Fondi per la ricerca, questi sconosciuti
Complice la crisi, i fondi per la ricerca scientifica sono diminuiti negli ultimi anni. A certificarlo è stata l’Ocse in uno studio che ha preso in esame la spesa dei 34 Paesi Ocse nel periodo 2008-2012, registrando una diminuzione a livello globale dal 90 al 70%. In quattro anni, la crescita degli investimenti è stata dell’1,6%, la metà rispetto ai 7 anni precedenti. Se però Cina, Stati Uniti, Corea e altri Paesi emergenti stanno correndo sempre più e si candidano a ruoli di leadership per il futuro, l’Europa arranca. Nel Vecchio Continente, come spesso accade, si va a doppia velocità: i Paesi del Nord con Germania, Danimarca, Svezia e Finlandia che destinano oltre il 3% del PIL, mentre quelli del Sud tagliano. Fanalino di coda l’Italia, con solo l’1,27%, metà della media Ocse (2,40%).

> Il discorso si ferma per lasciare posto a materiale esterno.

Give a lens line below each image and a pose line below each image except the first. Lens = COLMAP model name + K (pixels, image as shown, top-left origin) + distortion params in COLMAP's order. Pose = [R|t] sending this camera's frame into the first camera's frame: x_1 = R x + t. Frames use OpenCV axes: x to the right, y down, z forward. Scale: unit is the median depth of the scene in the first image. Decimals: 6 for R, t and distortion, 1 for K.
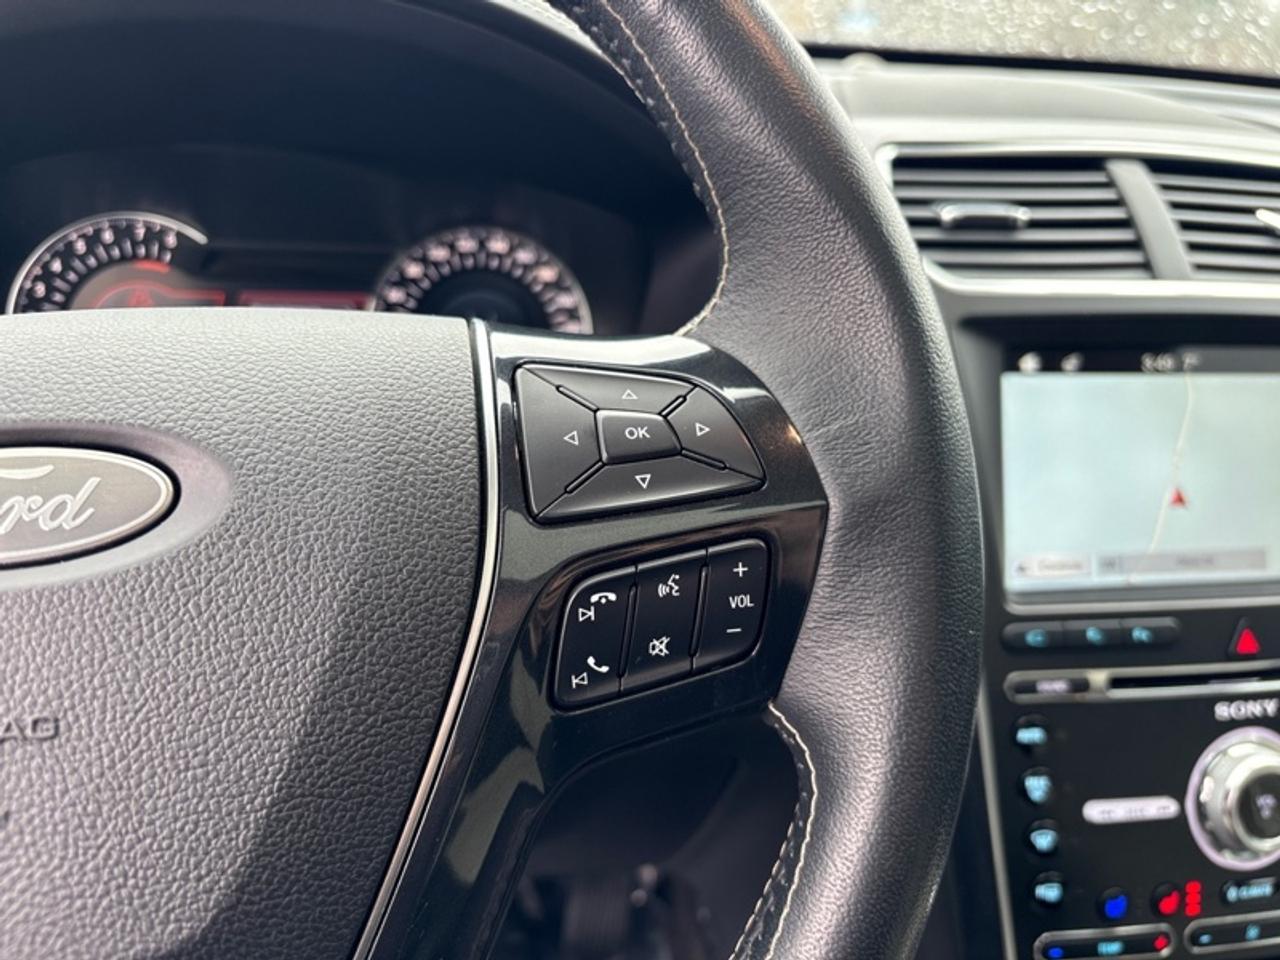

Come se non bastasse, non riusciamo neanche a prenderci i soldi dei Fondi UE per la ricerca. Il rapporto della Commissione per il 2015 ci vede terzi tra i 28 per il numero di progetti presentati (34.536), ma 20° nella capacità di ricevere i fondi; solo il 18,3% riceve soldi, contro una media Ue nel tasso di successo dei progetti presentati del 20,5%. Per capire, il CNR è quinto nella lista dei progetti andati a buon fine, l’INFN è 48esimo, la prima università italiana è il Politecnico di Milano, 35esima sul totale. Stiamo sprecando un immenso patrimonio di idee e capacità: sarebbe ora che la politica smettesse di usare toni trionfalistici e si desse da fare sul serio.